Für angehende Studenten mit dem Wunschberuf "Arzt" wurde es am Freitag wieder Ernst: An den medizinischen Universitäten in Wien, Innsbruck und Graz standen die Aufnahmetests für das Medizinstudium auf dem Programm.
5.859 von den ursprünglich rund 7.500 angemeldeten Kandidaten traten an, um einen der 1.500 Plätze zu ergattern. Wie bereits in den Vorjahren nahmen wieder mehr Frauen als Männer an dem Test teil.
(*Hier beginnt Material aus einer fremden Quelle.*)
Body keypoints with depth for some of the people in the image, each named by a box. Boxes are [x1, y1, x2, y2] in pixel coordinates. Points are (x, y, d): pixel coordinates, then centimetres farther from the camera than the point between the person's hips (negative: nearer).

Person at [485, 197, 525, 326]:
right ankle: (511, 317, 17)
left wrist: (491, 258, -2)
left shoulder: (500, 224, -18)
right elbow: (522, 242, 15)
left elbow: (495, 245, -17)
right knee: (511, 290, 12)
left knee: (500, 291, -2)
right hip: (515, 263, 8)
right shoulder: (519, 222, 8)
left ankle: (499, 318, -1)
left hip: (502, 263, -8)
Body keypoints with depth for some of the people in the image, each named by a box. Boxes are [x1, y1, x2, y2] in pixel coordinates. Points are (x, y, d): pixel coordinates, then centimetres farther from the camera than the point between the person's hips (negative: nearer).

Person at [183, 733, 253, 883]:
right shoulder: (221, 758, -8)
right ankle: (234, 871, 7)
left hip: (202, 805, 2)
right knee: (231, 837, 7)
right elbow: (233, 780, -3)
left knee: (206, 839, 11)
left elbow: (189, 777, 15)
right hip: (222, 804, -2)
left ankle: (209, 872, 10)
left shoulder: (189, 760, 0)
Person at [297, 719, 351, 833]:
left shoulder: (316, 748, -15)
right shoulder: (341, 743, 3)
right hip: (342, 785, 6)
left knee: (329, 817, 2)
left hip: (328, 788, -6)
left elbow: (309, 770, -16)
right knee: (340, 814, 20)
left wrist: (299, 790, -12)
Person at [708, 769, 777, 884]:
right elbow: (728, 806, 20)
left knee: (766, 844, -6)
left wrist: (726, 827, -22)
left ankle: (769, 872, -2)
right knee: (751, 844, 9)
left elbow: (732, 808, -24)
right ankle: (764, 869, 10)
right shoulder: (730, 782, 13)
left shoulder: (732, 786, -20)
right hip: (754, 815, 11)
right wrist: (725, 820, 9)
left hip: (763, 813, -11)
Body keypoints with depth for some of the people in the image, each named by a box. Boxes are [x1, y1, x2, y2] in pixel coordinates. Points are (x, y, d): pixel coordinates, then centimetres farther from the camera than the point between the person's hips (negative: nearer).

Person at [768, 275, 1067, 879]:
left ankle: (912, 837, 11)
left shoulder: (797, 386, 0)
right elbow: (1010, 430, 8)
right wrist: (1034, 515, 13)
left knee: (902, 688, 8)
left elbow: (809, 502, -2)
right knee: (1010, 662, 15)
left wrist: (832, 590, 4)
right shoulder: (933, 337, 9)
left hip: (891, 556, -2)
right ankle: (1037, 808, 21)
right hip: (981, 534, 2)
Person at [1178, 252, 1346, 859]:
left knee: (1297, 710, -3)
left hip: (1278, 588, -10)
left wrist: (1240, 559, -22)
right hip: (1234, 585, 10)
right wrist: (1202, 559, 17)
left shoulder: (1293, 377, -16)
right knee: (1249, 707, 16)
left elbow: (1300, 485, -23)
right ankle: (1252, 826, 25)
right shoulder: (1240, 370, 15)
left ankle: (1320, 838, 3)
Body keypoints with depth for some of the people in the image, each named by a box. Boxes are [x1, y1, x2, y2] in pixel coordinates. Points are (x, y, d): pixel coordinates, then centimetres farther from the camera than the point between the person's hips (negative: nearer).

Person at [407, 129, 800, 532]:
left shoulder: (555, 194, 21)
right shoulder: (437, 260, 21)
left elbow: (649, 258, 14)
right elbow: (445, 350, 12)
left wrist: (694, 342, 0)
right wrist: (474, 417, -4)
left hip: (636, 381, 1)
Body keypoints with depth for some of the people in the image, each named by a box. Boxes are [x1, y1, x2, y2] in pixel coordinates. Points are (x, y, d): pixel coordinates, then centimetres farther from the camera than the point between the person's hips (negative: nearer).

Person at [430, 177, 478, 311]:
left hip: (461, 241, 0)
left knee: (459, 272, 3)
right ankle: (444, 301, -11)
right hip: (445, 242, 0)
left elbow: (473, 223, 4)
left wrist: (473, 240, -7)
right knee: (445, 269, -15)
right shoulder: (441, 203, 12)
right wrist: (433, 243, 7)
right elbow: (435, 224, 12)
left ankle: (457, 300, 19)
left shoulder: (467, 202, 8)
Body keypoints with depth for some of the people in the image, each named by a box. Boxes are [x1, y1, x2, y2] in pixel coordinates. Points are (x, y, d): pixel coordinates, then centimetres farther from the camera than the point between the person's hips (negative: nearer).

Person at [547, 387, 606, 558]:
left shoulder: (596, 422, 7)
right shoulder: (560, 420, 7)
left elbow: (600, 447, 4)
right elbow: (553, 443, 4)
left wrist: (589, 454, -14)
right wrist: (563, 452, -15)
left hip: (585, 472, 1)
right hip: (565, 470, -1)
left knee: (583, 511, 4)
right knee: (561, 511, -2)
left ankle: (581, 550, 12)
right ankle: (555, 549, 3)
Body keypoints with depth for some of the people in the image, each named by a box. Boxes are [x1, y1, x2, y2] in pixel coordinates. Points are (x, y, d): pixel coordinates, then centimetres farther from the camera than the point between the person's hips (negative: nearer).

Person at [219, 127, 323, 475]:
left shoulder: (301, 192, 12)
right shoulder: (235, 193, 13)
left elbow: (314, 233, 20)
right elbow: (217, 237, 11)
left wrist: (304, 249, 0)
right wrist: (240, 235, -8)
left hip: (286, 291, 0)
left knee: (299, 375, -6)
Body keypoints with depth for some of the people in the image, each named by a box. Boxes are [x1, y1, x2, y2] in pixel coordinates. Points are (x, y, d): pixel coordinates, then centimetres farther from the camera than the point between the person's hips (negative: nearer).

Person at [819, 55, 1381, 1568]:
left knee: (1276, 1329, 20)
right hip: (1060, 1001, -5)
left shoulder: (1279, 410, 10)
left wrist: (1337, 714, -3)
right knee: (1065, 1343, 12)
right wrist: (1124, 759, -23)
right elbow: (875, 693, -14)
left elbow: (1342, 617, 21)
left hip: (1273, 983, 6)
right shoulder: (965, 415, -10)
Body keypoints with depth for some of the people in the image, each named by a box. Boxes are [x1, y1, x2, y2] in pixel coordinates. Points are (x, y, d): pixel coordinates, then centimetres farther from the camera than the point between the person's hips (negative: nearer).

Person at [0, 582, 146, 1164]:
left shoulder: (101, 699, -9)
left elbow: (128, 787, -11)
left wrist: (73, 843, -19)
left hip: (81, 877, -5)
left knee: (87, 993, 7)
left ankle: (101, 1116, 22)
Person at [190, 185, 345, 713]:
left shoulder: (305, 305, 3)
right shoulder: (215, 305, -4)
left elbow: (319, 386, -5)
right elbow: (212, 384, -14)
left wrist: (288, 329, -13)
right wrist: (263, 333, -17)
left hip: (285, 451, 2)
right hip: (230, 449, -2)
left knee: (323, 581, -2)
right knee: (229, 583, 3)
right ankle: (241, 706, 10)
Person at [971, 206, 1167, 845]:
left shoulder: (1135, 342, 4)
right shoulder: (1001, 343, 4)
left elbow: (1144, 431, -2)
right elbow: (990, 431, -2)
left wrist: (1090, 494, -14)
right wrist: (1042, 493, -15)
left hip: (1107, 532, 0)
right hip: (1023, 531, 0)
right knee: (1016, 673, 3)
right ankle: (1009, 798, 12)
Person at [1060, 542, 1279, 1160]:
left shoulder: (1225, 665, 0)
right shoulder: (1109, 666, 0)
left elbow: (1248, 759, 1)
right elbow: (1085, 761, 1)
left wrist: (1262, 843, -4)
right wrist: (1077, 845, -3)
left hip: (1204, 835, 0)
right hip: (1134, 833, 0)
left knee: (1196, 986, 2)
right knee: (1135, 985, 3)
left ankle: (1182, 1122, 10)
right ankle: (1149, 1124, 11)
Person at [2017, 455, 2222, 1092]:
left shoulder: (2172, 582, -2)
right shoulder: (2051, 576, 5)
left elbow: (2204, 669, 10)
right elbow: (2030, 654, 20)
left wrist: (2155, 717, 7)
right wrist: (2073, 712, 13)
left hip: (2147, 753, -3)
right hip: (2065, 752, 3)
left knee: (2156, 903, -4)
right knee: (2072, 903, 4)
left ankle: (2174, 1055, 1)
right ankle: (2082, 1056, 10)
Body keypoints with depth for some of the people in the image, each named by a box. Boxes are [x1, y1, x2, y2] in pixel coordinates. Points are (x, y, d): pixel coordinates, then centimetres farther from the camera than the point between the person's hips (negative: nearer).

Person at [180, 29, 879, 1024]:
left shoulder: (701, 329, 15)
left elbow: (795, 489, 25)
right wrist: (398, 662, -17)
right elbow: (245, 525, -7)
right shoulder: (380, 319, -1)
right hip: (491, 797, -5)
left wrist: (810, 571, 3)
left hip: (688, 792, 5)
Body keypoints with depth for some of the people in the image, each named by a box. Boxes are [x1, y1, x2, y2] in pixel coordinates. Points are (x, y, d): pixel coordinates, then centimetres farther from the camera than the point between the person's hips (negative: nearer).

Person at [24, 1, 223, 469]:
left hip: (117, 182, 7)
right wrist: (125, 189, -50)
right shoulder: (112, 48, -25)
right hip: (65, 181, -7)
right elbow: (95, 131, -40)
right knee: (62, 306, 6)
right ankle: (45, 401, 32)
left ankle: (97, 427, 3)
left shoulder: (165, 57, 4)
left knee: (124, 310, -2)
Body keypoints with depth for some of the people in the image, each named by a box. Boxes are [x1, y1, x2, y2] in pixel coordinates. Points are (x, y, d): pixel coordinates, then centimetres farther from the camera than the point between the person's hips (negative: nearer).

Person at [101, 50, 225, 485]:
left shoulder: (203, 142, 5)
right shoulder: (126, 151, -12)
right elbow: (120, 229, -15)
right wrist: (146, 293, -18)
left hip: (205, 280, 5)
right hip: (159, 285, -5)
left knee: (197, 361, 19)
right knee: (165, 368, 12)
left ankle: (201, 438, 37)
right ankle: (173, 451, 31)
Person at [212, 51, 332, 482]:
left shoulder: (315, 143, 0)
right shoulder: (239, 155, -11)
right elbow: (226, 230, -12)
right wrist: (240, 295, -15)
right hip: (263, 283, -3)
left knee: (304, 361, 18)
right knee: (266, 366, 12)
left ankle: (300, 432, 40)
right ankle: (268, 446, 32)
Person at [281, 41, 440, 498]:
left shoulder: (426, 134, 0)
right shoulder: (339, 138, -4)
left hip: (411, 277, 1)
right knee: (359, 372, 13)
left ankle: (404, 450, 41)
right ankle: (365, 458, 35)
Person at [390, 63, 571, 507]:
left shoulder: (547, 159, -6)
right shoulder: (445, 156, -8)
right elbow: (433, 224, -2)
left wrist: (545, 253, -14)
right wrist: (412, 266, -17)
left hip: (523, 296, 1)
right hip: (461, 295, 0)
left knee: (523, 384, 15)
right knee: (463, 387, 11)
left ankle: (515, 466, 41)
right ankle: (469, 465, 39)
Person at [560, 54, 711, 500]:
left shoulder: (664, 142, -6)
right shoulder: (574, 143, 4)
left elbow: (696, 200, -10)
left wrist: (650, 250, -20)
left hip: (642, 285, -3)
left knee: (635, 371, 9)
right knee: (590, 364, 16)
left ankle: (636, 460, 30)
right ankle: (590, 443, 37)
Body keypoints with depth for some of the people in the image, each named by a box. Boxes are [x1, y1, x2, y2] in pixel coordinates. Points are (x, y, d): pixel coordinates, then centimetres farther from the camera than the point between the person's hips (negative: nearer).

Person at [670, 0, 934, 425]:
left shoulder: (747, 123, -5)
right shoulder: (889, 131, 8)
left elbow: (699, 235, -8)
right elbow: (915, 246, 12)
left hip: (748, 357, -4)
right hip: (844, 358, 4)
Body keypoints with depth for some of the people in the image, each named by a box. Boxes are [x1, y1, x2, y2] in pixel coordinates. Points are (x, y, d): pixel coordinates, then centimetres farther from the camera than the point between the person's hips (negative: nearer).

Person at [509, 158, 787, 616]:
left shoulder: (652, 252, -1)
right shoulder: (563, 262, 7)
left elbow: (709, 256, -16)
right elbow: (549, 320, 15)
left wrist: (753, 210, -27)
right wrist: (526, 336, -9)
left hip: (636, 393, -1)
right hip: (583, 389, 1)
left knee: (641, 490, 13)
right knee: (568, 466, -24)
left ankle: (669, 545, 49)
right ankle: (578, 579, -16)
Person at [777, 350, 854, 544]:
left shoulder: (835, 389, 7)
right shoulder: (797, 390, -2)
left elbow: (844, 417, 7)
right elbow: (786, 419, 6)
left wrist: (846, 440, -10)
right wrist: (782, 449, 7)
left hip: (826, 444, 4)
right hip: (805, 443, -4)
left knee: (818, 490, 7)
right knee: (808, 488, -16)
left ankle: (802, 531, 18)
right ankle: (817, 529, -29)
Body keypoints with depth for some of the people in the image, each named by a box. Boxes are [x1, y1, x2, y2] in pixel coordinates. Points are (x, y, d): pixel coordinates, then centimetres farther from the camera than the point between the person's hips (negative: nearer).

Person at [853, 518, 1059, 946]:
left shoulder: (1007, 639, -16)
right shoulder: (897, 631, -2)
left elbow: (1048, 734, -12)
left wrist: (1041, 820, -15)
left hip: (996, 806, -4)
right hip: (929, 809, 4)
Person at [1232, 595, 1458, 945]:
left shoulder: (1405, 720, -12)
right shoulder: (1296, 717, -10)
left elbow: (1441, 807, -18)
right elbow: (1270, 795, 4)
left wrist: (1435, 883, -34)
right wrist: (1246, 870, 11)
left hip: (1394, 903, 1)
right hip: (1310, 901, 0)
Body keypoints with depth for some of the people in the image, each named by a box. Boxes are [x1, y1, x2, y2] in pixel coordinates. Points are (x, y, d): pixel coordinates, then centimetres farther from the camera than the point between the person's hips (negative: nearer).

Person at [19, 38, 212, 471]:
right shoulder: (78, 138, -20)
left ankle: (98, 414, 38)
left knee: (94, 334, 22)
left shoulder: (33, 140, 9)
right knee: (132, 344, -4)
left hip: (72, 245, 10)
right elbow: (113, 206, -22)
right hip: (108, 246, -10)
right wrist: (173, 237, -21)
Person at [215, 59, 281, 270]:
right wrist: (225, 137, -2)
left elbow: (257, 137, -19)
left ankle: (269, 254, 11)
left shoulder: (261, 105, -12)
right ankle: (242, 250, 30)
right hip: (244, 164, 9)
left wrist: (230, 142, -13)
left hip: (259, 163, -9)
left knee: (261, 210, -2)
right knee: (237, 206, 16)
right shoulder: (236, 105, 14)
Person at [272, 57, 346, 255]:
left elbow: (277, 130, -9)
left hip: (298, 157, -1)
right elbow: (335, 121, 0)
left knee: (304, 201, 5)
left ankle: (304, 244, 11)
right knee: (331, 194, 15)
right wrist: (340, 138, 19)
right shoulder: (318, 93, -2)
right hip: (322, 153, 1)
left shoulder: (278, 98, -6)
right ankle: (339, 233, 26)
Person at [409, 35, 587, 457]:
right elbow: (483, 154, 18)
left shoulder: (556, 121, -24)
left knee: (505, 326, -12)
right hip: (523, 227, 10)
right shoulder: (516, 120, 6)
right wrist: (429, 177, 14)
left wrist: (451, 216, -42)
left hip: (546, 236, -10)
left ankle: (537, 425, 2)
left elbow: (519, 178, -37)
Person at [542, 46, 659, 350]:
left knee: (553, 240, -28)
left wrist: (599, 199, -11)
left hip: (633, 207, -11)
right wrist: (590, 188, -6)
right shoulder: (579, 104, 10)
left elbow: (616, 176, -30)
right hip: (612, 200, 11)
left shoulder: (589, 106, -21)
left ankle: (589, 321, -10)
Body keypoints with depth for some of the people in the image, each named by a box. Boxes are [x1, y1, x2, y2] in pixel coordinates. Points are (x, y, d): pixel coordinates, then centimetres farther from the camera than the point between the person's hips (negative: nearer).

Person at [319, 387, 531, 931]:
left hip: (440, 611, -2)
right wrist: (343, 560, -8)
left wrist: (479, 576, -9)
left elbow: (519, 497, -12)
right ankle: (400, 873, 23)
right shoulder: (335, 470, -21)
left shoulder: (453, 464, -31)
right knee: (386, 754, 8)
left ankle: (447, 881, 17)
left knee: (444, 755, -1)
Wien: 2.876 Bewerber für 740 Plätze
In Wien traten 2.876 von den rund 4.200 angemeldeten Anwärtern an. 740 Plätze werden vergeben. Unter den ursprünglich 4.196 angemeldeten Teilnehmern stammen 2.808 aus Österreich (67 Prozent), 1.216 aus Deutschland (29 Prozent), 68 aus der restlichen EU (zwei Prozent) und 104 aus dem Nicht-EU-Ausland (drei Prozent). Der Frauenanteil lag in der Gesamtbetrachtung bei 58,9 Prozent.
Unter den österreichischen Kandidaten gab es einen deutlichen Überhang von Frauen (60 Prozent) gegenüber 40 Prozent männlicher Kandidaten. Unter den Anwärtern aus anderen EU-Staaten waren es 57 gegenüber 43 Prozent, unter jenen aus Nicht-EU-Ländern 53,8 gegenüber 46,2 Prozent.
In den vergangenen Jahren schnitten Frauen bei dem Test schlechter ab als Männer: Dieses österreich-spezifische Phänomen hat seine Ursache Experten zufolge in unterschiedlichen Beurteilungs-Kriterien in der Schule.
In Graz erschienen 925 Bewerber (davon 170 aus dem Ausland), die um 360 Plätze rittern. In Innsbruck kämpften 2.058 Personen um 400 Studeinpläzte.
Eine vor zwei Jahren erlassene Quotenregelung sieht vor, 75 Prozent der verfügbaren Studienplätze an Österreicher oder jene Bewerber mit einem gleichgestellten Reifezeugnis (Südtirol, Liechtenstein, Luxemburg) zu vergeben. 20 Prozent entfallen auf Studierende mit anderen EU-Reifezeugnissen, fünf Prozent an Bewerber aus allen anderen Ländern.